Shan is filling out and getting stronger thanks to the care of Ade and Aras. She finds that she has feelings for both men and Aras, whose people practice polyandry, finds this acceptable and would like a house brother but fears that Shan will come to prefer Ade because of their shared homeworld. Ade is having a harder time contemplating a polyandric relationship but is coping as best he can. As Shan gets stronger she begins getting involved in the politics and the goings-on of F'nar. She also makes a trip to Bezer'ej to view the destruction and what the Eqbas are doing to repair the damage. While there, they discover that the blast did not destroy the c'naatat and that there are some survivors of Bezeri. The Bezeri only want to talk to Aras, though. When Aras journeys to the world, the Bezeri tell him that they want those responsible turned over to them for "balancing". Aras knows that the Bezeri would include the Royal Marines in their list of those responsible, so to protect Ade, Aras lies and says that it was just Neville and Rayat. The Bezeri also want Aras to come stay with them underwater to help them rebuild and recover what they've lost. Aras is torn by his duty to the Bezeri and his duty to stay with Shan and make her happy.

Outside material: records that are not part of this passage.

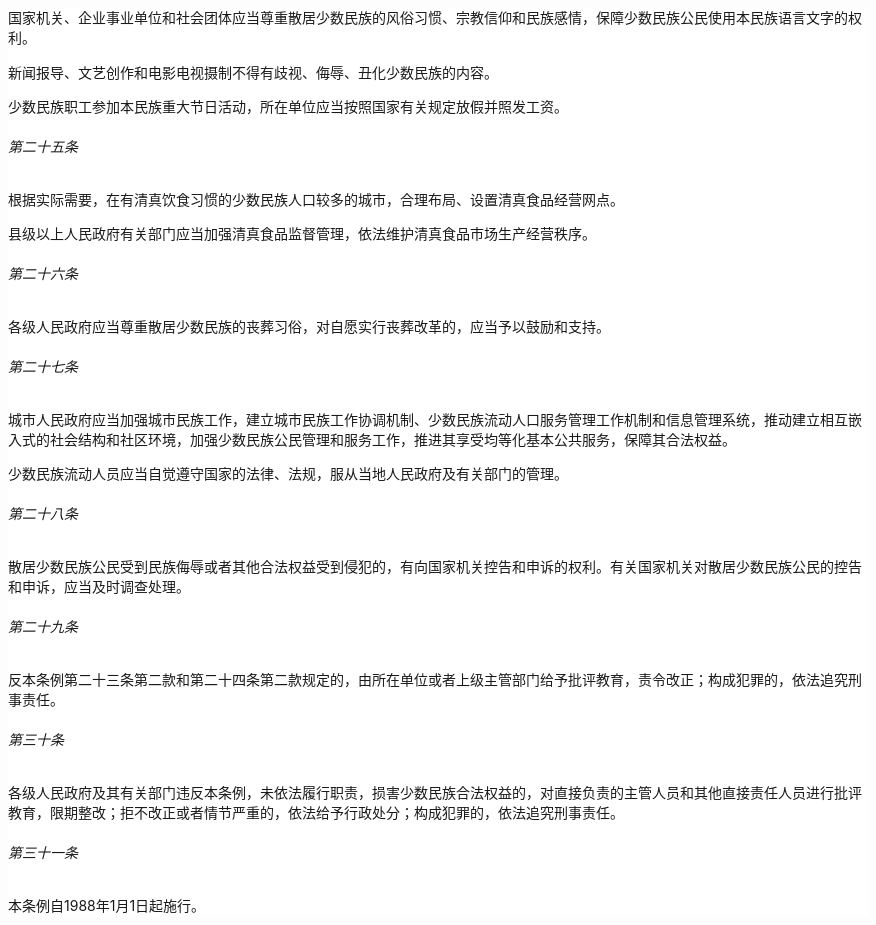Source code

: 国家机关、企业事业单位和社会团体应当尊重散居少数民族的风俗习惯、宗教信仰和民族感情，保障少数民族公民使用本民族语言文字的权利。

新闻报导、文艺创作和电影电视摄制不得有歧视、侮辱、丑化少数民族的内容。

少数民族职工参加本民族重大节日活动，所在单位应当按照国家有关规定放假并照发工资。

###### 第二十五条

根据实际需要，在有清真饮食习惯的少数民族人口较多的城市，合理布局、设置清真食品经营网点。

县级以上人民政府有关部门应当加强清真食品监督管理，依法维护清真食品市场生产经营秩序。

###### 第二十六条

各级人民政府应当尊重散居少数民族的丧葬习俗，对自愿实行丧葬改革的，应当予以鼓励和支持。

###### 第二十七条

城市人民政府应当加强城市民族工作，建立城市民族工作协调机制、少数民族流动人口服务管理工作机制和信息管理系统，推动建立相互嵌入式的社会结构和社区环境，加强少数民族公民管理和服务工作，推进其享受均等化基本公共服务，保障其合法权益。

少数民族流动人员应当自觉遵守国家的法律、法规，服从当地人民政府及有关部门的管理。

###### 第二十八条

散居少数民族公民受到民族侮辱或者其他合法权益受到侵犯的，有向国家机关控告和申诉的权利。有关国家机关对散居少数民族公民的控告和申诉，应当及时调查处理。

###### 第二十九条

反本条例第二十三条第二款和第二十四条第二款规定的，由所在单位或者上级主管部门给予批评教育，责令改正；构成犯罪的，依法追究刑事责任。

###### 第三十条

各级人民政府及其有关部门违反本条例，未依法履行职责，损害少数民族合法权益的，对直接负责的主管人员和其他直接责任人员进行批评教育，限期整改；拒不改正或者情节严重的，依法给予行政处分；构成犯罪的，依法追究刑事责任。

###### 第三十一条

本条例自1988年1月1日起施行。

The Eqbas are moving right into their roles as peacekeepers and environmental control. They advise both Earth and Umeh to prepare for their coming and the changes that will entail. In the instance of Umeh, population control and environmental cleansing—and in the case of Earth, they plan to restore the plants and animals held in the gene bank; whether Earth likes it or not. They are also cleaning up the damage on Bezer'ej in record time. On Wess'Har, one Eqbas named Shapakti, is performing miracles. He has found a way to separate c'naatat from its human host, using sample tissue from Shan, but not from its wess'har host. He also started creating a jungle habitat using DNA and genomes from the gene bank.

Aras decides that he will go live with the Bezeri in spite of the pain it will cause him to be separated from Shan. Ade wants Shan to be happy and feels that he is in the way of Shan's and Aras' happiness so he decides to force Aras not to go. The solution presents itself in the form of Mohan Rayat and Lindsey Neville. Lindsey wants to redeem herself (and not die) and feels that the best way to accomplish this is to live underwater and serve the Bezeri. This would mean becoming infected with c'naatat. Ade agrees to this and infects both her and Rayat and send them to the depths with the Bezeri. Shan knows nothing of all this at this point and seems to finally accept her role as an isan to Ade and Aras in their polyandric relationship.